One minor reservation: Cocks takes Susan Sontag and her condemnation of „2001: A Space Odyssey“ as an example of fascist aesthetics too seriously. Considering Sontag’s opportunistic rejection of pop culture only a few years after championing it; considering her interest in gay camp followed by homophobia (analyzed in Linda Mizejewski’s 1992 book „Divine Decadence“); considering her shoddy research on Leni Riefenstahl and German films, stealing ideas from Siegfried Kracauer without acknowledging him; considering her descent, Samuel Beckett in hand, on Yugoslavia in the fall of 1993, not knowing that Sarajevo had by that time already become a tourist attraction for various soap opera actresses eager to get photographed walking through the rubble; considering her condemnation of Peter Handke’s pro-Serbian stance followed by her admittance that maybe Handke did know a little bit more about Serbia than she did – considering all that, one shouldn’t take every word uttered by Sontag too seriously, despite her occasionally stimulating theses.
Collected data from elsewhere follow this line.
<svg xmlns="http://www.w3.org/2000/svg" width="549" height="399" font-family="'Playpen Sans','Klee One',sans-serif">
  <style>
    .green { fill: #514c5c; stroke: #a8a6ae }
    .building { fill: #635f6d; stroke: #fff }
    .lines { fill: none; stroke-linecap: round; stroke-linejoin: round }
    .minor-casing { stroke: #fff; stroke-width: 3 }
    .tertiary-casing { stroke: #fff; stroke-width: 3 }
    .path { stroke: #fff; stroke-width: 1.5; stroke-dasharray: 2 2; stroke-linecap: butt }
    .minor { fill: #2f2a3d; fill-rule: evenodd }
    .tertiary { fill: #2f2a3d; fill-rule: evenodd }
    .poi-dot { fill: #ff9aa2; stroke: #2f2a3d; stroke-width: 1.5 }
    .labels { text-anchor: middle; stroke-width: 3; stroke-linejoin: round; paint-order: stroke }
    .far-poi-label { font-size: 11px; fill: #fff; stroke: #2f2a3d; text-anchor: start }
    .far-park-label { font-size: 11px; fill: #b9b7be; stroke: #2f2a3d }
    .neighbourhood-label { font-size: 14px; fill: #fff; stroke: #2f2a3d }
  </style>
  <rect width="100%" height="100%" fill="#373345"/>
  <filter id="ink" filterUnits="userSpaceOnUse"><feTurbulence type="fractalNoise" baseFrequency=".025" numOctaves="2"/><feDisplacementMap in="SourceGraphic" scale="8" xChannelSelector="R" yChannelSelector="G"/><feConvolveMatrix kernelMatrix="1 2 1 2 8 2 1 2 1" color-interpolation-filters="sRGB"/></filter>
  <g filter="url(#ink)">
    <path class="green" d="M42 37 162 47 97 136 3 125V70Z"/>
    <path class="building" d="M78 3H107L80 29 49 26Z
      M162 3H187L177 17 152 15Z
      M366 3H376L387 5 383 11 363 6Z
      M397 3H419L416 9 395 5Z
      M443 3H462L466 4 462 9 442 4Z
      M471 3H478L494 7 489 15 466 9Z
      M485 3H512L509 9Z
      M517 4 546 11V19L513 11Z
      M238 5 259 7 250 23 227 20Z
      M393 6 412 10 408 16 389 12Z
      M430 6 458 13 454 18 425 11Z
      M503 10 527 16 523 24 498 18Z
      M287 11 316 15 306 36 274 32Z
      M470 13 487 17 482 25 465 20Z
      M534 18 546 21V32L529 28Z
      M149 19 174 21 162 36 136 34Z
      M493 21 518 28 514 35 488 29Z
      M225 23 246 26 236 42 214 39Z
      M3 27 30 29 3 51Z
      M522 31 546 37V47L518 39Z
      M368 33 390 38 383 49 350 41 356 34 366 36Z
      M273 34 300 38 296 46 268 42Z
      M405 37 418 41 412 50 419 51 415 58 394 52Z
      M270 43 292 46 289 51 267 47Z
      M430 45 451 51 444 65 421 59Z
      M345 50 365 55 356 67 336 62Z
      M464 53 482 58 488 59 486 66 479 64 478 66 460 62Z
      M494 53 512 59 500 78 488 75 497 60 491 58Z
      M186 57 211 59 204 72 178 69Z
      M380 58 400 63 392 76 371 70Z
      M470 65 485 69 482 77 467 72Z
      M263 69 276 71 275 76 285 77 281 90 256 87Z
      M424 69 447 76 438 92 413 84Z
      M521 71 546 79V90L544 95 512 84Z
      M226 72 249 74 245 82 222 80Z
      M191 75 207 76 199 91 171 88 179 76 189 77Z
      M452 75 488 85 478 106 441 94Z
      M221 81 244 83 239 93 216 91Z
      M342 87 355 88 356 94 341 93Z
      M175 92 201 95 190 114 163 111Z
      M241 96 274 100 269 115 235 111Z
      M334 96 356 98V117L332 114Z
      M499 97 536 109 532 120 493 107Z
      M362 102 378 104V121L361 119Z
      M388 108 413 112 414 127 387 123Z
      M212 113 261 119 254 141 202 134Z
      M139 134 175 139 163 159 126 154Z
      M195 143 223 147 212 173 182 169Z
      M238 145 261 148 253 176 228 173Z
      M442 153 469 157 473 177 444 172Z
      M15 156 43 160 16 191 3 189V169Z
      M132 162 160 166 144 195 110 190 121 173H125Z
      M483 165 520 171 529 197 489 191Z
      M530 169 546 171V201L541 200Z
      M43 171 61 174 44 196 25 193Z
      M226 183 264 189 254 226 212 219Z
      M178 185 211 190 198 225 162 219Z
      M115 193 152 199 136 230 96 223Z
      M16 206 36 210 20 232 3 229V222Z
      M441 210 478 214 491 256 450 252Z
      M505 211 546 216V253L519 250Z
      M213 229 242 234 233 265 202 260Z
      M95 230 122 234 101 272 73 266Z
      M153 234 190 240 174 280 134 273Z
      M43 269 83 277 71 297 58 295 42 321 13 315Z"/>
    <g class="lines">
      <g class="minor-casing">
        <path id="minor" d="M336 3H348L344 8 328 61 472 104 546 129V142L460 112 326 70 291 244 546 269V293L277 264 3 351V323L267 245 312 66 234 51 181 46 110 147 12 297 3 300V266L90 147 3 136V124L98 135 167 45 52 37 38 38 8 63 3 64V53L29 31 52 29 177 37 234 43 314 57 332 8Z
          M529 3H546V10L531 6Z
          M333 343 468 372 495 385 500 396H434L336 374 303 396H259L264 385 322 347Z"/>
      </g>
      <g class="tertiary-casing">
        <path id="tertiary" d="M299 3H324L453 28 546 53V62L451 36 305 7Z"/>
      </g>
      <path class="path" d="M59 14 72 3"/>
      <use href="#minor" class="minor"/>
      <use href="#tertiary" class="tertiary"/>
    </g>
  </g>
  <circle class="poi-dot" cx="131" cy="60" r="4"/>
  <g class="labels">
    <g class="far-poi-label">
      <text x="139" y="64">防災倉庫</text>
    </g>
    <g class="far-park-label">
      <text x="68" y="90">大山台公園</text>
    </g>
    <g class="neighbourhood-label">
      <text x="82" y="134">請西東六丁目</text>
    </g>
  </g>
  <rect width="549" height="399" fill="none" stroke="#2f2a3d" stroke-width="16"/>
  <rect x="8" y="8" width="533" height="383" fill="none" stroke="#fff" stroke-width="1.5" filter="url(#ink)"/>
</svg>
Such minor objections have nothing to do with the main argument of Cock’s intriguing and original book. Most importantly, Cocks explains a phenomenon that several Kubrick detractors have interpretated as Jewish self-hatred. If Kubrick has de-Jewed so many characters from his literary sources, including the couple from „Eyes Wide Shut“, he only did it because the subject was too close to him. Kubrick’s insistence on his privacy went so far that even his Jewishness was too precious for him to be dealt with in public.